● **Extrait du texte**
__________

Les désirs fous du striatum

Si la prise de conscience déclenchée par l’éco-anxiété peut nous pousser à agir à l’échelle individuelle et collective, elle peut aussi être démobilisatrice et conduire à une forme de résignation. On parle alors d’éco-paralysie. Ceux qui en souffrent sont persuadés qu’ils ne peuvent rien faire de concret pour inverser le cours des choses. Quel que soit le type d’angoisse babylonienne qui vous mine, inutile de vous culpabiliser outre-mesure ! Il semblerait que la course au toujours plus technologique et financier, génératrice de pollutions mortelles pour la planète, soit une spécialité de notre cerveau…

Programmé pour survivre, ce dernier ne cesse d’innover et d’accumuler pour garantir sa sécurité, satisfaire sa quête du plaisir et le développement de notre espèce. Face aux caprices insatiables du striatum, cette zone cérébrale qui commande les fonctions vitales liées à la survie et aux besoins primaires (manger, se reproduire, acquérir du pouvoir, étendre son territoire, s’imposer face à autrui), le cortex (siège de la conscience et de l’intelligence) ne fait pas le poids. Il se contente d’enregistrer mécaniquement les risques écologiques, d’analyser intellectuellement les données des scientifiques. Sans jamais agir réellement contre cette menace. C’est comme s’il ne pouvait imposer sa rationalité, sa capacité de conception et de réflexion aux désirs irréfragables du striatum.

Comme les pilotes d’un avion qui va se crasher…

Conséquence : nous nous comportons comme des schizophrènes, conscients d’aller dans la mauvaise direction mais poursuivant malgré tout notre marche vers l’abîme pour satisfaire la quête de plaisirs immédiats recherchés par le striatum. Drogué à la dopamine, ce dernier n’en fait qu’à sa tête. Il veut sa dose de récompense, coûte que coûte.

__________

● **Entrées extraites**

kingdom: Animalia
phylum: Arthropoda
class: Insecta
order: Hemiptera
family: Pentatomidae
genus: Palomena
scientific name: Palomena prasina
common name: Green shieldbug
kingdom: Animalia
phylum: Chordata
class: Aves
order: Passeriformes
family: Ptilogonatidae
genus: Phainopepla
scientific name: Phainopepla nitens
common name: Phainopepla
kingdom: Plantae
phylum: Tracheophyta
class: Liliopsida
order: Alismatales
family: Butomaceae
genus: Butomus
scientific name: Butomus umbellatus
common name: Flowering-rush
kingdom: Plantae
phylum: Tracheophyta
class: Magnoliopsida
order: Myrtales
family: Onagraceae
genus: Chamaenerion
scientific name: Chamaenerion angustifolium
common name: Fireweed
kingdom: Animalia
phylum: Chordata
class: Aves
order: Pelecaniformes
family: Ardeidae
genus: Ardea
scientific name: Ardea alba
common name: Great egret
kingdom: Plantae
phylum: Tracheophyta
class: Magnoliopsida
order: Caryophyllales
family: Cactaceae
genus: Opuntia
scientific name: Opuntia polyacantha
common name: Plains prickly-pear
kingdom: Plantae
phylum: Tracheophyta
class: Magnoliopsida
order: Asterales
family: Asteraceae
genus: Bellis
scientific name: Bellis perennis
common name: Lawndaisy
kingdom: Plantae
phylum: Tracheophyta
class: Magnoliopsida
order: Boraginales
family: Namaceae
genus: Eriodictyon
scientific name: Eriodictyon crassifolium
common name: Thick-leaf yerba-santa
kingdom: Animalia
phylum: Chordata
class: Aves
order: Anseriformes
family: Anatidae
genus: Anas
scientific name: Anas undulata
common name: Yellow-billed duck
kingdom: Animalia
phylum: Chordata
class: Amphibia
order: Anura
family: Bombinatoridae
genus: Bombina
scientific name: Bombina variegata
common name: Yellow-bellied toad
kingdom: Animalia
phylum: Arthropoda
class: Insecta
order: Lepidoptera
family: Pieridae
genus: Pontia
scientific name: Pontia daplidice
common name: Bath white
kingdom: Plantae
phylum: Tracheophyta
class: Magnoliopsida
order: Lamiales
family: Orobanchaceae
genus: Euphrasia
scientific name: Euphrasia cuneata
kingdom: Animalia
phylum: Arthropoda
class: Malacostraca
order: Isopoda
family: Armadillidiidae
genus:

__________

● **Étapes de l'exercice**
1. Recopiez tel quel, dans l'extrait sur le striatum, le passage qui commence par les mots contenant « Programmé pour survivre, ce » et se termine par « irréfragables du striatum. ».
2. D'après l'extrait sur le striatum, quel nom donne-t-on à la forme de résignation à laquelle peut conduire l'éco-anxiété ?

● **Réponses dans l'ordre**
1.
Programmé pour survivre, ce dernier ne cesse d’innover et d’accumuler pour garantir sa sécurité, satisfaire sa quête du plaisir et le développement de notre espèce. Face aux caprices insatiables du striatum, cette zone cérébrale qui commande les fonctions vitales liées à la survie et aux besoins primaires (manger, se reproduire, acquérir du pouvoir, étendre son territoire, s’imposer face à autrui), le cortex (siège de la conscience et de l’intelligence) ne fait pas le poids. Il se contente d’enregistrer mécaniquement les risques écologiques, d’analyser intellectuellement les données des scientifiques. Sans jamais agir réellement contre cette menace. C’est comme s’il ne pouvait imposer sa rationalité, sa capacité de conception et de réflexion aux désirs irréfragables du striatum.

2. On parle d'éco-paralysie.